Shortly after a rain, the 4-seat Standard Healey waits expectantly. In the right middle distance are its yard-mates, carnitas-to-be
pigs dressed in their black suits with white shoulder wraps. A little farther away, the overhead tank was connected to a proprietary
water well, and provided consistent pressure, something the municipal facilities of this "La Mesa de Tijuana" could
not achieve. Still more distant, across the Highway-to-Tecate, is the Capilla (Chapel) at Kilometro 11.5, where Geneva and
Christina were baptized. Can you see this Polaroid was made through a screen door? Somewhere I have another photo,
that one taken from the back porch of this transplanted WWII duplex. It shows the original dual exhaust system standing up
against the eaves of the house, a TV antenna stuck in one pipe. I had installed an Abarth system ($59.95). It looked and sounded
great, even after being used as kind of a mud-ski in fishtailing the Healey to the highway through ankle-deep mud.
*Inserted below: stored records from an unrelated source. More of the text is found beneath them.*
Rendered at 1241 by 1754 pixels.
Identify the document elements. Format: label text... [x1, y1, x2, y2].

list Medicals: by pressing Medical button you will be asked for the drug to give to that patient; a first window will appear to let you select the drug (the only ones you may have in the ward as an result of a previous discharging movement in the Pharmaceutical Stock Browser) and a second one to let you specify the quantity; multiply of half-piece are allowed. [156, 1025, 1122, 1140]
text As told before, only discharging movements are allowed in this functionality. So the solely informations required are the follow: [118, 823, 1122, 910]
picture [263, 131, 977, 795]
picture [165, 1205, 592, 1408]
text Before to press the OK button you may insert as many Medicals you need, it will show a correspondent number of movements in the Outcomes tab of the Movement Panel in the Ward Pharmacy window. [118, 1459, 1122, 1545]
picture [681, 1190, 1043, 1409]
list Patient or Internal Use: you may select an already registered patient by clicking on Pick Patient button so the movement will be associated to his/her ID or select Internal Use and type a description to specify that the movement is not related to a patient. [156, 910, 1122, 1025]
The Minor 1000 Traveller was in the shop for a valve job or some such and I had to go to work. It was really a pretty
tense half-minute or so, seldom pointed in the direction of travel before making it to pavement. Fortunately there was no
traffic. If I'd had to stop to let someone by, I might have had to enlist a few neighbors to lift the car out of the mire
(as happened in the MG B/GT a few years later, hundreds of miles to the East, in the depths of a night, and in the sand).